Poetry. Jehanne Dubrow's book THE HARDSHIP POST was selected by Peter Pereira as the winner of the Three Candles Press First Book Award. It is a haunting and unflinching look at what it means to be a contemporary Jewish woman. Whether a series of portraits about diners, delis and bakeries, ruminations on Jewish holidays, or the devastating and lasting effects of the Holocaust, Dubrow writes with musical and measured lines. Beginning with fairy tales that inform later poems, she cautions that the world can be "a briar patch of thorns / and poisoned fruit, ovens / that open into fire." It is also a book that delights in language, in wonder, and shows that among the horrors we have wrought on each other, there is also love, also beauty, also compassion.

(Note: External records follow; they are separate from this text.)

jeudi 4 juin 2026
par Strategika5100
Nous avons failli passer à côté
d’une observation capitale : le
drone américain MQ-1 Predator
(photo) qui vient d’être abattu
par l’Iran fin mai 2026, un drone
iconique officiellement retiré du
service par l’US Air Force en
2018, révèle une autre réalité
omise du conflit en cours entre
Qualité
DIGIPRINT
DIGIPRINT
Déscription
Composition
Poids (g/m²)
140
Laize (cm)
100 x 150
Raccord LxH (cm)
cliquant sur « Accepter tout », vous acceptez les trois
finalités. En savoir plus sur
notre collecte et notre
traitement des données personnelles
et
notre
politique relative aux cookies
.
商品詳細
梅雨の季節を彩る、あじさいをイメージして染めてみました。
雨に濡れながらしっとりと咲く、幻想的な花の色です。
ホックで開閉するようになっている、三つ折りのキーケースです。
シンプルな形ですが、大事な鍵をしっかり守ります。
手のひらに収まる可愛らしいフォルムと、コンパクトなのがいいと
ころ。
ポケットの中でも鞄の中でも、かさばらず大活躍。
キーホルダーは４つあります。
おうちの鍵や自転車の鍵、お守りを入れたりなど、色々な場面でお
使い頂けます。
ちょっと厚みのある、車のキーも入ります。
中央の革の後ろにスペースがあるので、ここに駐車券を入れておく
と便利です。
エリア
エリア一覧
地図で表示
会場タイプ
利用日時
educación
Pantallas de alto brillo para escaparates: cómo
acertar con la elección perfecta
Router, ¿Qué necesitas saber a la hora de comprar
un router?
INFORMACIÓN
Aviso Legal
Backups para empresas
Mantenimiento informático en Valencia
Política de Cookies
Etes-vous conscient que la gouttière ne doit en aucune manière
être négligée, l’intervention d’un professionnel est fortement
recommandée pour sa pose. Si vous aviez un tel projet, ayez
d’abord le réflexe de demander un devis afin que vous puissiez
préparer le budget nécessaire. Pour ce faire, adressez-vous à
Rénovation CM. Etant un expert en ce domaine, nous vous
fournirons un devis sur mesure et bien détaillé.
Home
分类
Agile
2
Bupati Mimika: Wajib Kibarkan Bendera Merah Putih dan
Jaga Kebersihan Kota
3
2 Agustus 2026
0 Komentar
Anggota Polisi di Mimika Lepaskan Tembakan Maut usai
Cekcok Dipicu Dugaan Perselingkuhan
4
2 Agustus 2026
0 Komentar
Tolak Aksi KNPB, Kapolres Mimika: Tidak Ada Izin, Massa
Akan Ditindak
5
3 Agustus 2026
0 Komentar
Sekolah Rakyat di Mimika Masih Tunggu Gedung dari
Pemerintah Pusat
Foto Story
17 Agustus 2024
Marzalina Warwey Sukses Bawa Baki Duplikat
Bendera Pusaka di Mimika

Jehanne Dubrow is the author of three poetry collections, most recently Stateside (Northwestern University Press 2010), which describes her experiences as a "milspouse." Her first book, The Hardship Post (2009), won the Three Candles Press Open Book Award, and her second collection From the Fever-World, won the Washington Writers' Publishing House Poetry Competition (2009). Finishing Line Press published her chapbook, The Promised Bride, in 2007.
Her poetry, creative nonfiction, and book reviews have appeared in journals such as The New Republic, Poetry, Ploughshares, The Hudson Review, The New England Review, Barrow Street, Gulf Coast, Blackbird, Shenandoah, Prairie Schooner, and on Poetry Daily and Verse Daily.
She is married to an officer in the U.S. Navy and currently lives on the Eastern Shore of Maryland, where she is an assistant professor in creative writing and literature at Washington College.